Executive Summaries » Burying Bribes in the Books and Records

Burying Bribes in the Books and Records

October 9, 2014

This article reviews the books and records and internal controls provisions of the Foreign Corrupt Practices Act, and it analyzes 70 FCPA enforcement actions initiated by the Securities and Exchange Commission since 2009, highlighting the financial accounts and expense categories that the SEC alleged were involved in concealing corrupt payments. Knowing where the SEC is looking can help guide a company when it assesses its own bribery risks and when targeting potential corrupt payments with data analytics.

There have been 70 cases since 2009 in which the SEC made FCPA-related allegations. The accounts most used to cover up bribes were “Commissions” and “Consulting.” The next most commonly-used accounts were “Cost of Sales,” “Travel and Entertainment,” and “Customs.”

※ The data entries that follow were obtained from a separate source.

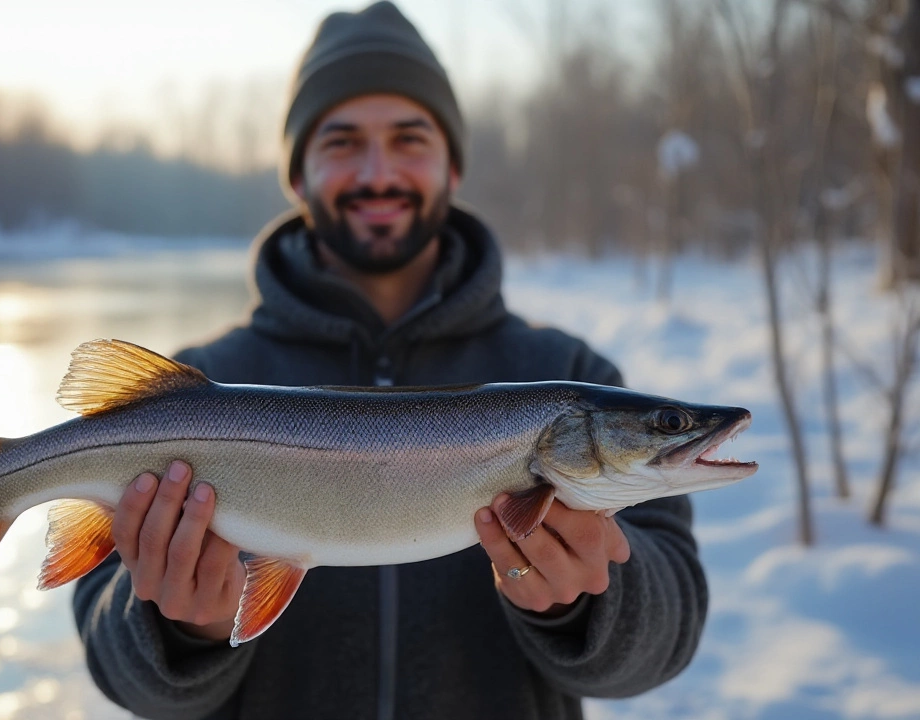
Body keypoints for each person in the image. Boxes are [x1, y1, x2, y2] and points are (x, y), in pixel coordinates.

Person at [73, 3, 707, 718]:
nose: (378, 172)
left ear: (452, 163)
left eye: (409, 138)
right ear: (295, 174)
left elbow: (672, 631)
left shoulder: (568, 371)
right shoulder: (199, 384)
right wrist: (184, 625)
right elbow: (113, 659)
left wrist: (588, 602)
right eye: (342, 142)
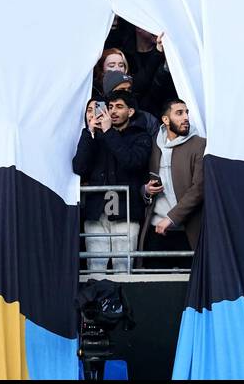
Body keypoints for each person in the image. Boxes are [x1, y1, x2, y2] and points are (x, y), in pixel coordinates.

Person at [72, 91, 151, 274]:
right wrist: (90, 132)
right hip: (96, 211)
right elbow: (79, 168)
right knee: (95, 268)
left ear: (130, 112)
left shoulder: (141, 136)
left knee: (124, 268)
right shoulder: (95, 137)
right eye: (110, 107)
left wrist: (108, 133)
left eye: (119, 106)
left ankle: (123, 303)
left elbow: (131, 161)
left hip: (126, 212)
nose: (112, 111)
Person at [138, 99, 204, 270]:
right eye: (179, 113)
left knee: (190, 284)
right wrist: (146, 190)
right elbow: (139, 177)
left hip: (187, 230)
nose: (186, 117)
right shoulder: (154, 144)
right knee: (154, 283)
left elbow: (199, 188)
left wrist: (172, 218)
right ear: (165, 120)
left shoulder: (199, 144)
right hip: (156, 229)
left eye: (187, 112)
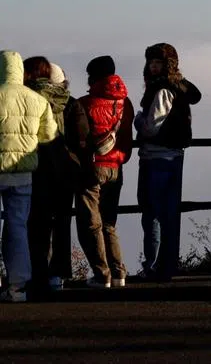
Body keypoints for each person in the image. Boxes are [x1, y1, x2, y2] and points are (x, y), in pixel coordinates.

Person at [135, 43, 201, 282]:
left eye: (158, 63)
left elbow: (152, 126)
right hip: (174, 156)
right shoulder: (178, 87)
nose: (153, 67)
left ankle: (154, 266)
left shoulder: (162, 89)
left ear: (167, 65)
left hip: (156, 157)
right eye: (151, 62)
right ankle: (167, 264)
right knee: (169, 213)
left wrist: (138, 120)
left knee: (152, 212)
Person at [73, 55, 135, 288]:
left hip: (93, 167)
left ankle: (102, 275)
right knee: (109, 223)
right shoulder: (125, 102)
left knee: (90, 224)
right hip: (116, 167)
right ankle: (119, 273)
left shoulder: (86, 103)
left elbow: (78, 137)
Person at [0, 50, 57, 303]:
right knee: (18, 227)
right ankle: (17, 286)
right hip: (23, 172)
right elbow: (48, 135)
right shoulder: (36, 99)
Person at [24, 58, 79, 292]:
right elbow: (82, 137)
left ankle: (37, 273)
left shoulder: (31, 101)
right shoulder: (71, 103)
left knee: (37, 223)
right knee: (63, 223)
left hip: (38, 168)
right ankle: (58, 275)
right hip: (65, 170)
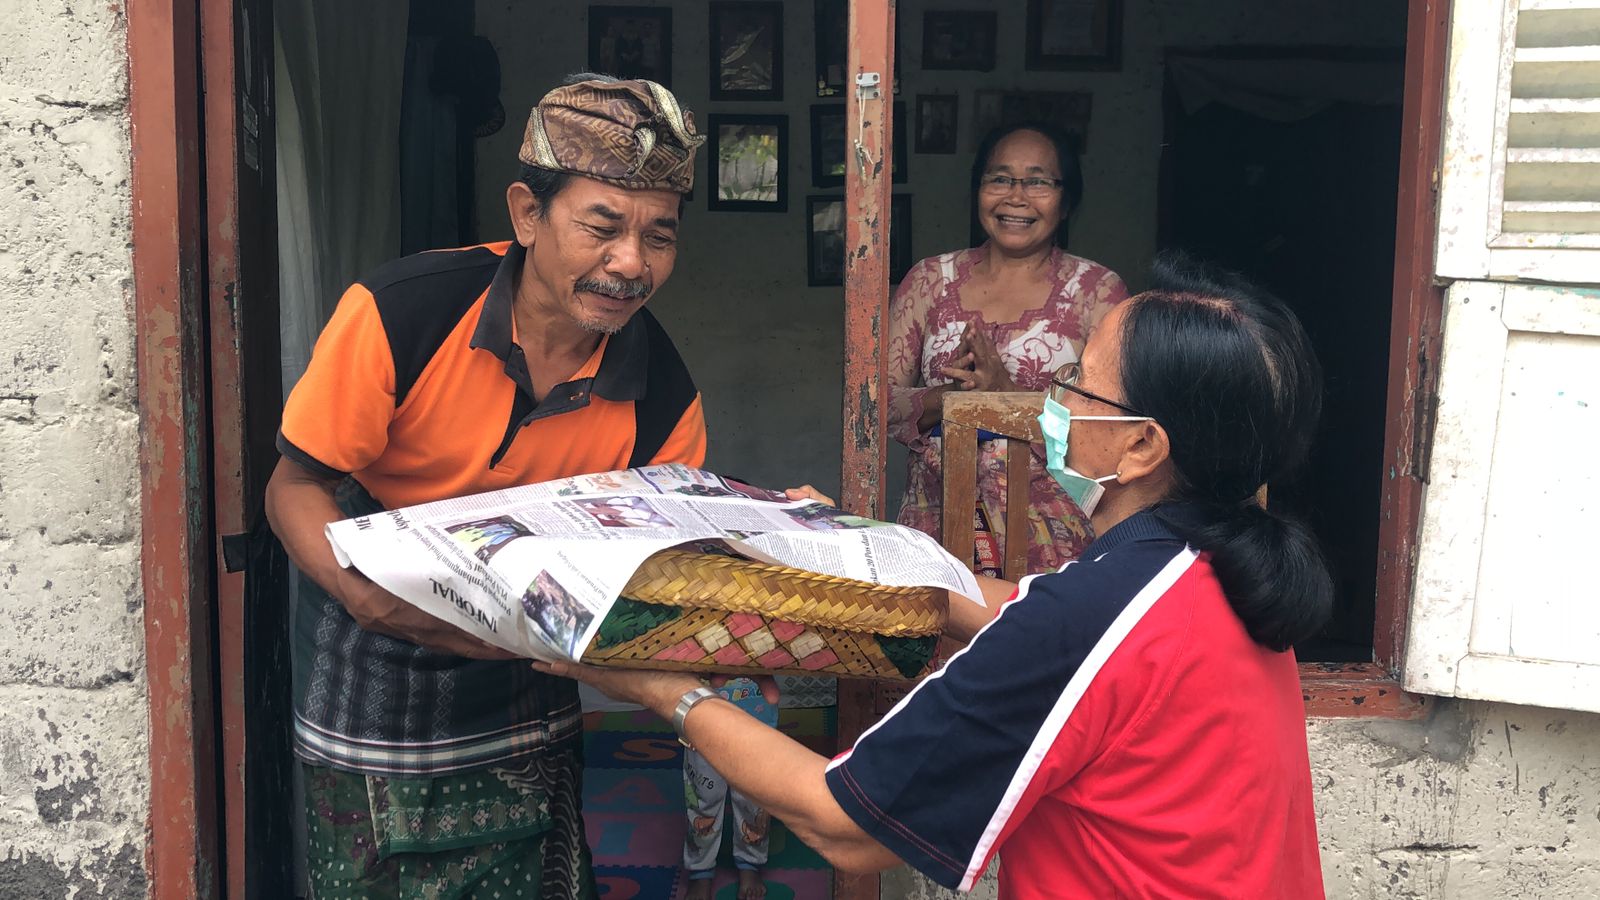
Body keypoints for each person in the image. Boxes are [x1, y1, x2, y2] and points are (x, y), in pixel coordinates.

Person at [540, 252, 1334, 898]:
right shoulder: (1214, 568)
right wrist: (842, 541)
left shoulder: (1095, 616)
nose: (1052, 402)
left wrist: (657, 688)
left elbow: (840, 824)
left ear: (1140, 448)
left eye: (1076, 384)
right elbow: (1017, 613)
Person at [264, 74, 706, 899]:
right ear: (528, 214)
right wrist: (359, 592)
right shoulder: (404, 313)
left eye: (660, 238)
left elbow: (645, 563)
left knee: (532, 867)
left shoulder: (663, 396)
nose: (630, 265)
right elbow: (295, 486)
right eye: (602, 227)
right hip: (371, 644)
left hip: (525, 660)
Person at [889, 121, 1128, 577]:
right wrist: (957, 399)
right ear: (977, 189)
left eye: (1038, 181)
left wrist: (1005, 393)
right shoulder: (929, 281)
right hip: (936, 528)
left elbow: (1113, 429)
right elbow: (874, 408)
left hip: (1050, 541)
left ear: (1067, 198)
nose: (1016, 197)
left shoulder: (1097, 293)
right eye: (999, 178)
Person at [680, 677, 779, 899]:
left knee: (753, 799)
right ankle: (700, 870)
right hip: (701, 723)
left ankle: (750, 863)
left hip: (756, 725)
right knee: (703, 797)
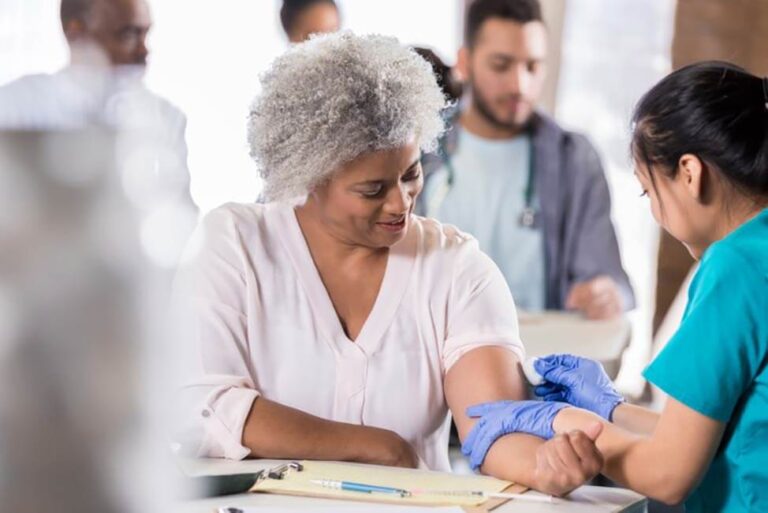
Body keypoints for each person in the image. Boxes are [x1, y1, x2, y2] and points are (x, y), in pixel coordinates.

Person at [170, 32, 604, 496]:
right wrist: (373, 447)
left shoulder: (455, 269)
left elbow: (493, 426)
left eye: (411, 172)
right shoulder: (235, 244)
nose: (401, 202)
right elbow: (202, 406)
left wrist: (542, 463)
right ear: (308, 177)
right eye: (373, 189)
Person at [460, 62, 768, 511]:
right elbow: (711, 431)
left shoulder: (734, 266)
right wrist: (610, 409)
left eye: (648, 192)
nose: (656, 215)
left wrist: (566, 422)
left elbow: (668, 473)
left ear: (689, 172)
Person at [420, 0, 633, 318]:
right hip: (432, 352)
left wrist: (607, 294)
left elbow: (607, 278)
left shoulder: (574, 160)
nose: (520, 85)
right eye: (501, 65)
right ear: (464, 62)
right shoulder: (418, 148)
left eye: (532, 66)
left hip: (533, 357)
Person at [0, 0, 196, 221]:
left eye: (145, 34)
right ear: (76, 33)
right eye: (128, 35)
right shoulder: (14, 106)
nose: (143, 51)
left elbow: (182, 220)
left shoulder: (165, 118)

Some cases had multiple allegations. The internal controls allegations were generally less specific than for books and records violations. Typical allegations include: No controls to detect FCPA violations; no program to monitor employee compliance with the FCPA; lack of FCPA training; lack of management authorization for transactions; lack of oversight over foreign agents; and failure to follow-up on FCPA red flags.

Data analytic modules can be modified to focus on high risk expense categories. Each of these categories can be linked to transaction-level data in order to examine individual vendors, countries, frequencies and amounts of disbursements. Given the SEC’s focus on the use of third parties to facilitate bribes, data analytics also can be used to help investigate suspicious payments through link analysis.